Apple's first silent security patch quietly fixed a flaw already under attack
Apple deployed its first Background Security Improvement to patch a WebKit flaw that let malicious websites steal login credentials from other open tabs.

Apple pushed its first "Background Security Improvement" on Thursday, deploying a lightweight patch to address a WebKit vulnerability that security experts say was already being actively exploited before the fix arrived.
The update, which appeared on iPhones, iPads, and Macs as iOS 26.3.1 (a), iPadOS 26.3.1 (a), macOS 26.3.1 (a), and macOS 26.3.2 (a), targets CVE-2026-20643, a cross-origin flaw in the Navigation API that could allow malicious web content to bypass the same-origin policy, one of the foundational security rules governing what data a website can access in a browser.
The real-world stakes are significant. Randolph Barr, chief information security officer at Cequence Security, described the vulnerability in stark terms: "This bug breaks the same-origin policy. This means a malicious webpage could potentially access session tokens or credentials from other sites a user was logged into, including enterprise SaaS and identity platforms." Barr added that the flaw was already being actively exploited at the time of patching. Apple, for its part, declined to confirm exploitation. Apple did not give a reason for why it patched this specific bug, and a spokesperson did not immediately comment when contacted by TechCrunch. An unnamed security researcher is credited with the discovery.
Apple fixed the issue by improving input validation in the Navigation API. The update, which required only a quick device restart rather than the longer reboot typical of larger software updates, was delivered entirely outside Apple's standard release cycle.
The Background Security Improvements mechanism, which debuted with iOS 26.1, iPadOS 26.1, and macOS 26.1, is designed to push lightweight, targeted fixes for critical vulnerabilities between major OS releases. Apple describes the updates as covering components including the Safari browser, the WebKit framework, and core system libraries. The company tested the feature with software testers before Thursday marked its first public deployment against a live vulnerability.
Users who do not see the update in their Software Update settings may not have the feature enabled. To activate it, users must open Settings (or System Settings on macOS), navigate to Privacy and Security, scroll to the bottom, select Background Security Improvements, and ensure "Automatically Install" is turned on. Apple notes that if a Background Security Improvement is removed, the device reverts to the baseline software update with no background improvements applied.
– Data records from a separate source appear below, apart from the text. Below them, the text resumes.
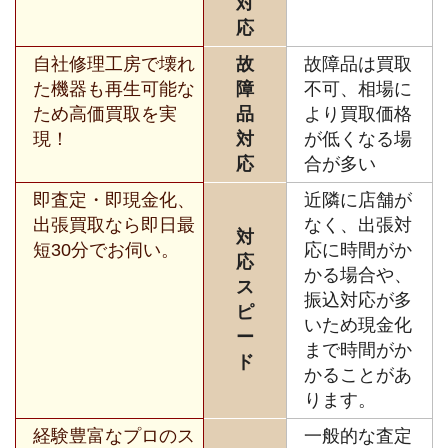
対
応
自社修理工房で壊れ
故
故障品は買取
た機器も再生可能な
障
不可、相場に
ため高価買取を実
品
より買取価格
現！
対
が低くなる場
応
合が多い
即査定・即現金化、
近隣に店舗が
出張買取なら即日最
なく、出張対
対
短30分でお伺い。
応に時間がか
応
かる場合や、
ス
振込対応が多
ピ
いため現金化
ー
まで時間がか
ド
かることがあ
ります。
経験豊富なプロのス
一般的な査定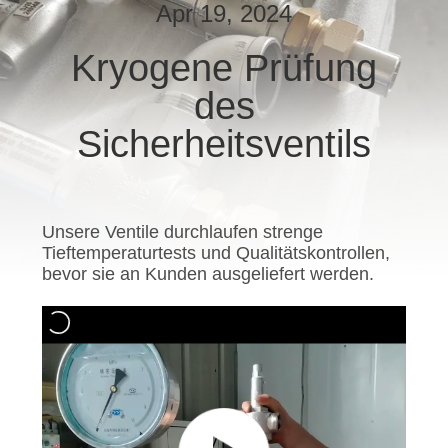
Apr 19, 2024
QUALITÄTSKONTROLLE
Kryogene Prüfung
des
TRETEN
SIE
Sicherheitsventils
MIT
UNS
IN
Unsere Ventile durchlaufen strenge
Tieftemperaturtests und Qualitätskontrollen,
VERBINDUNG
bevor sie an Kunden ausgeliefert werden.
NACHRICHTEN
FÄLLE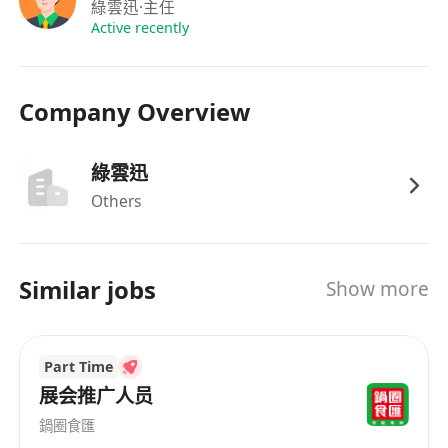
綠雲迅
·主任
Active recently
Company Overview
綠雲迅
Others
Similar jobs
Show more
Part Time
展会推广人员
鍋圈食匯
The enterprise implications are considerable. Because the feature must be explicitly enabled, devices managed through mobile device management platforms will not receive the patch automatically unless IT policies have been configured to allow it. "Security teams must ensure their MDM policies explicitly enable these background updates and begin tracking the new '(a)' version suffixes to verify compliance," said Noelle Murata, a security specialist covering application security, vulnerability management, patch and configuration management, and threat intelligence.
Barr echoed that concern, warning that teams should not assume the background patch has been applied automatically across their device fleets.
The vulnerability carries no published CVSS severity score, which may complicate automated patching workflows that rely on severity ratings to prioritize updates. For organizations running WebKit-dependent enterprise applications across large iPhone and Mac deployments, the absence of a score is not a reason for delay: the combination of active exploitation claims, credential-theft potential, and a fix that depends on a manually enabled setting makes this a patch worth verifying by hand.